Document:
*-*-*
Job duration: 31m 45s (exceeds 30m limit)
Root Causes:
- Feature flag polling in beforeEach (31 tests × 10s = 310s minimum)
- API bottleneck under parallel load
- Slow browser startup in CI environment
- Network latency for external resources
✅ SOLUTION: Enforce 15-Minute Budget Per Shard
CI Configuration (.github/workflows/e2e-tests.yml):
- name: Verify shard performance budget
if: always()
run: |
SHARD_DURATION=$((SHARD_END - SHARD_START))
MAX_DURATION=900 # 15 minutes = 900 seconds
if [[ $SHARD_DURATION -gt $MAX_DURATION ]]; then
echo "::error::Shard exceeded performance budget: ${SHARD_DURATION}s > ${MAX_DURATION}s"
echo "::error::Investigate slow tests or API bottlenecks"
exit 1
fi
echo "✅ Shard completed within budget: ${SHARD_DURATION}s"
*-*-*
Work to complete:
#1 In the shard budget excerpt, what is the maximum shard duration in seconds?
#2 Which root causes does the shard budget excerpt list?
#3 Carry the shard budget excerpt forward from its final line.

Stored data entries
*-*-*
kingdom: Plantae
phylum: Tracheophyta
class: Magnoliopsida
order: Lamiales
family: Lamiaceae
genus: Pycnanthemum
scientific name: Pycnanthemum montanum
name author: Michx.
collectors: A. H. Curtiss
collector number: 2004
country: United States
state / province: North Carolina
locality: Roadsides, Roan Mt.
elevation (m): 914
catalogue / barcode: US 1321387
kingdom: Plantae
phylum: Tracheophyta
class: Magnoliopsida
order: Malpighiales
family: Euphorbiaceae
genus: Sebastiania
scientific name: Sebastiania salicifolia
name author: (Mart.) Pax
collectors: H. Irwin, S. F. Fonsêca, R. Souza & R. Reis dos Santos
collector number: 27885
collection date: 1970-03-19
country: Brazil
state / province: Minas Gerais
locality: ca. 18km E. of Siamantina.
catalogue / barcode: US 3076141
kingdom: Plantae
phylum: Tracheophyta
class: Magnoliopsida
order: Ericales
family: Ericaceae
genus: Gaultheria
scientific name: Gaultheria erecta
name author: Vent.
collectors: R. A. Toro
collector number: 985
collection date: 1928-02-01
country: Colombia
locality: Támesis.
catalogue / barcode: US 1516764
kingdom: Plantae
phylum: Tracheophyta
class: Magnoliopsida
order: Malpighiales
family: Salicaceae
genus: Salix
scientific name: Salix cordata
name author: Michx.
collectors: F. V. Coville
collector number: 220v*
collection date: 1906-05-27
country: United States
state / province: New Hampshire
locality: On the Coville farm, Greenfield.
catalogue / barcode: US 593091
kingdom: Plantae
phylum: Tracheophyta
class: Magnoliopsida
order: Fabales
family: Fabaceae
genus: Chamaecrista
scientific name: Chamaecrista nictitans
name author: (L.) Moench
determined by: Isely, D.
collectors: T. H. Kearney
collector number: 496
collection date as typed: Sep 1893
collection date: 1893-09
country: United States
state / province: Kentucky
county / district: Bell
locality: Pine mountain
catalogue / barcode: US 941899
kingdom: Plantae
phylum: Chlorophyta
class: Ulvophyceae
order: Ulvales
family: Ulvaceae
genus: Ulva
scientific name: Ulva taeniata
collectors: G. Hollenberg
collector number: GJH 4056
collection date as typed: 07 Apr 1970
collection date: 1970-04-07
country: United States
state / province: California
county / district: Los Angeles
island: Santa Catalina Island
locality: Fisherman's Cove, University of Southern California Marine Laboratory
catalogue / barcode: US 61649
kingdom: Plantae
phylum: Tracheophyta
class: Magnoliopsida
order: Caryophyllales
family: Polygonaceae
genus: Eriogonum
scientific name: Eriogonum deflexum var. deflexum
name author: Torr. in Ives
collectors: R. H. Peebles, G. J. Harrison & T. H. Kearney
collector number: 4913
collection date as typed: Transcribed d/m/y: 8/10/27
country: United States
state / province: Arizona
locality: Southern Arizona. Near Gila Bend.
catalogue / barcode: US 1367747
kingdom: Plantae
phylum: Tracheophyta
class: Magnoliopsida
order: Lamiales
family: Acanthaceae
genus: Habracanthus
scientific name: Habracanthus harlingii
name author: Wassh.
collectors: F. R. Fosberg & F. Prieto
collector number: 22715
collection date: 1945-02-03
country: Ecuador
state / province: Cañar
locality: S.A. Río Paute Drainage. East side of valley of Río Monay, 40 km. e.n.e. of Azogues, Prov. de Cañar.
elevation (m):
*-*-*
Answers in order:
#1 900 seconds (15 minutes).

#2
- Feature flag polling in beforeEach (31 tests × 10s = 310s minimum)
- API bottleneck under parallel load
- Slow browser startup in CI environment
- Network latency for external resources

#3
Why This Is Better:
- Early detection of performance regressions in CI
- Forces developers to optimize slow tests before merge
- Prevents accumulation of "death by a thousand cuts" slowdowns
- Clear failure message directs investigation to bottleneck
How to Debug Timeouts:
-
Check metrics: Review API call counts in test output
grep "CACHE HIT\|CACHE MISS" test-output.log -
Profile locally: Instrument slow helpers
const startTime = Date.now(); await waitForLoadingComplete(page); console.log(`Loading took ${Date.now() - startTime}ms`); -
Isolate shard: Run failing shard locally to reproduce
npx playwright test --shard=2/4 --project=firefox
Test Isolation
❌ AVOID: State Leakage Between Tests
Anti-Pattern:
test('enable Cerberus', async ({ page }) => {
await toggleCerberus(page, true);
// ⚠️ PROBLEM: Doesn't restore state
});
test('ACL settings require Cerberus', async ({ page }) => {
// Assumes Cerberus is enabled from previous test
await page.goto('/settings/acl');
// ❌ FLAKY: Fails if first test didn't run or failed
});
Why This Is Bad:
- Tests depend on execution order (serial execution works, parallel fails)
- Flakiness when running with
--workers=4or--repeat-each=5 - Hard to debug failures (root cause is in different test file)
✅ PREFER: Explicit State Restoration
Correct Pattern:
test.afterEach(async ({ page }) => {
await test.step('Restore default feature flag state', async () => {
const defaultFlags = {
'cerberus.enabled': true,
'crowdsec.console_enrollment': false,
'uptime.enabled': false,
};
// Direct API call to reset flags (no polling needed)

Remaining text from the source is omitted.